1. kleene-closure

Hello, I stuck with this exercise

The kleene-closure of an Language L ist the smallest language, which contines L as subset and the empty word as an element and which is closend under concatenation. I have to profe by solving a-e

a) L $\subseteq$ L*
b) L* $\cdot$ L* $\subseteq$ L*
c) For every L' (over same Alphabet like L) with L $\subseteq$ L' , $\epsilon$ $\in$ L' and L' $\cdot$ L' $\subseteq$ L' obtains L* $\subseteq$ L'.

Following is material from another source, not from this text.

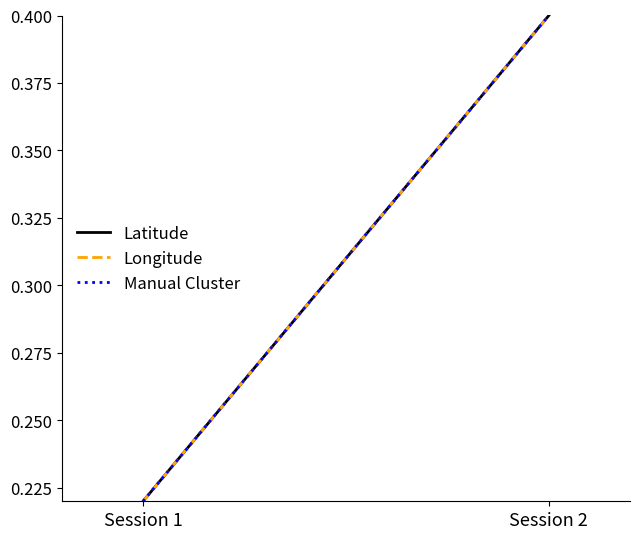

What are all the series names shown in the legend?

Latitude, Longitude, Manual Cluster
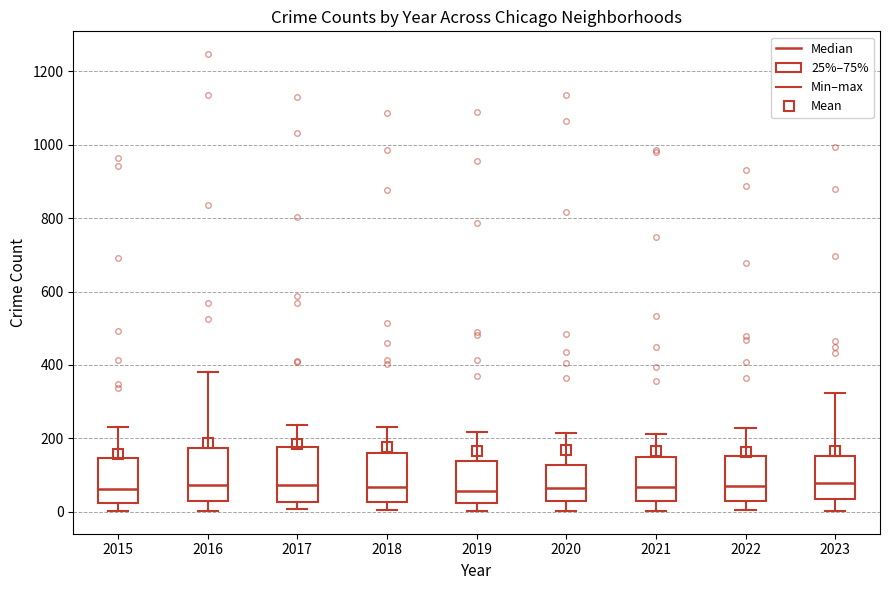

Where does the upper whisker of the box at x = 2016 end on the y-axis? The values are not printed on the chart, so give them approximately, as read against the axis.

380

I think I solved a) by showing

L = {w1 | w1 $\in$ L} L*={w1,.....,wn | n $\in$ N, $w_i$ $\in$ L for all i = 1....n}

=> w1 $\in$ L and w1 $\in$L* => L $\subseteq$L*

b) and c) I stuck and any help will be appreciated

2. Re: kleene-closure

Originally Posted by suslik
b) L* $\cdot$ L* $\subseteq$ L*
Suppose $w\in L^*\cdot L^*$. Then $w=uv$ for some $u, v\in L^*$, i.e., u and v are concatenations of words from L. What can you way about uv?

Originally Posted by suslik
c) For every L' (over same Alphabet like L) with L $\subseteq$ L' , $\epsilon$ $\in$ L' and L' $\cdot$ L' $\subseteq$ L' obtains L* $\subseteq$ L'.
The definition of $L^*$ says that it is the smallest language satisfying these properties.

3. Re: kleene-closure

Perhaps that uv is already in L* because every concatenation of L is already in L* ?

4. Re: kleene-closure

Yes, if u and v are concatenations of words in L, then so is uv, and therefore it is in L*.